Don’t Walk, the high-profile fashion show run by St Andrews University students, returned after a two-year hiatus. Gayle Ritchie reports.
Dark electronic beats and pounding techno accompanied the stone-faced models as they posed, pouted and strutted their stuff on the catwalk.
Friday night saw the return of Don’t Walk, the high-profile fashion show run by St Andrews University students that put Kate Middleton on the map in 2002.
The future Duchess of Cambridge modelled in it during her time in Fife and was catapulted into the headlines after wearing a see-through dress which caught Prince William’s eye.
This year’s show, at the Bowhouse near Anstruther, was the first since the pandemic.
Themed “Revelation”, it featured designs from both big names in fashion and up-and-coming young designers.
The looks were bold, edgy and somewhat dystopian, with the entrance of the models in otherworldly, alien-like, space-age get-up eliciting screams of excitement from the audience.
There were fun, flirty outfits on show too with the odd flash of bottom cheek and cleavage, as well as outdoor gear, flouncy dresses, party wear… and some styles that would look out of place anywhere other than on a catwalk.
Since its launch 20 years ago, the extravaganza has raised more than £275,000 for charities including the Robin Hood Foundation, First St Andrews and Comic Relief.

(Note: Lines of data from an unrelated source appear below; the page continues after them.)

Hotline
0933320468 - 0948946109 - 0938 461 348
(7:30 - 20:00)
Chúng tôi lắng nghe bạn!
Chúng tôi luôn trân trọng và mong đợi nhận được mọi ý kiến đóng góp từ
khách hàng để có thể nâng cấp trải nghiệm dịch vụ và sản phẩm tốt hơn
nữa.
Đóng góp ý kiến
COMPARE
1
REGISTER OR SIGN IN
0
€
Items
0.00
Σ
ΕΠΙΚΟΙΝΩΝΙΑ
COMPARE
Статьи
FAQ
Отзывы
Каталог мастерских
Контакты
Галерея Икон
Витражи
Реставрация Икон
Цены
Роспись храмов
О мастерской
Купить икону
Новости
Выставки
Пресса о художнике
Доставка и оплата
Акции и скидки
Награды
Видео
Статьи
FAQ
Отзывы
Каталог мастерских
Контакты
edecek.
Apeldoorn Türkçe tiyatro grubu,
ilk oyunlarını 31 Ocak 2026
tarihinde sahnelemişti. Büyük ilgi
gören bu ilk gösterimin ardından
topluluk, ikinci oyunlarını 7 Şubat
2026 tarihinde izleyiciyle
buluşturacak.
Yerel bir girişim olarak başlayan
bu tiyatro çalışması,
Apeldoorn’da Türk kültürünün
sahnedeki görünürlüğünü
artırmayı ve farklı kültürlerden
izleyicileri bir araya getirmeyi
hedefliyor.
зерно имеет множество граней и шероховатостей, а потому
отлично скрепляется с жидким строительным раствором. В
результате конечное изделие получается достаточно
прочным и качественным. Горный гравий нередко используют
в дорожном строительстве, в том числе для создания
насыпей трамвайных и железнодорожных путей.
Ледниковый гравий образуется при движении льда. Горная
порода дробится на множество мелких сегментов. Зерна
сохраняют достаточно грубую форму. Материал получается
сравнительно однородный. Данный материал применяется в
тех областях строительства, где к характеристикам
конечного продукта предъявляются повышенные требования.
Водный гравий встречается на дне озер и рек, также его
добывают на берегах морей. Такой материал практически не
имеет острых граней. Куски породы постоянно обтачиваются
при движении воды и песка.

It’s the UK’s largest privately-run student fashion show and one of the hottest events in the style calendar.
Executive director Grace Dreher said the biggest challenge of putting on this year’s show was pandemic-related.
“Half of our target audience – first and second year students – never had the chance to experience a show because of coronavirus,” she said. “We had to focus on reaching this group of students but we did it.
“The week of the show is always challenging. It’s when everything comes together: the creative vision, the choreography, the music, the fashion, the logistics. This year everything came together with only a few hiccups and I am so proud of the 80 students who put everything they had into making this show the best it could be.
“Our models are just students – they’re not trained; they may never have been on stage before. For them to master this is a big achievement.”
For the first time, the music played to accompany the show was performed by student DJs live-mixing.
“There was no pre-recorded track,” said Grace. “They were in the DJ booth in the middle of the audience, playing tracks, watching the models, making sure the sound and model cues lined up. No-one’s ever’s done that at the show.”
Head of fashion Libby Reagan said she looked for clothes which presented “whimsical and confessional reflections into our humanity”.
She said: “My main focus was on student designers whose garments complemented not only the theme of Revelation but also Don’t Walk’s commitment to sustainability.
“Each of our designers align with our efforts this year of a ‘true revelation’ by addressing aspects of society, like sexuality and gender, and using fashion as a medium of exploration.”
Around 1,000 guests attended, with an auction during the show raising £10,000 for the charities Impact Arts and the Domestic Violence Project at the Urban Justice Center in New York.
Top dance acts
An afterparty featured two big names in dance music, with Anetha first to take to the stage followed by LSDXOXO.
Paris-based DJ and producer Anetha’s unique blend of trance, techno and hard dance had revellers whooping with joy, bounding up and down and dancing as if their lives depended on it. Her remix of the Vengaboys’ We Like to Party put smiles on everyone’s faces.
Our models are just students – they’re not trained; they may never have been on stage before. For them to master this is a big achievement.”
Berlin-based DJ and producer LSDXOXO is known for his ability to layer mainstream samples with electro, hardcore, and techno and his set didn’t disappoint.
This year’s show was based on Messiaen’s Quartet for the End of Time and top designers included Hanro, ERES, Anna Valentine and Altuzarra.
Don’t Walk was founded on the principle of not walking past problems in society, but instead taking action through artistic expression to raise awareness of global issues.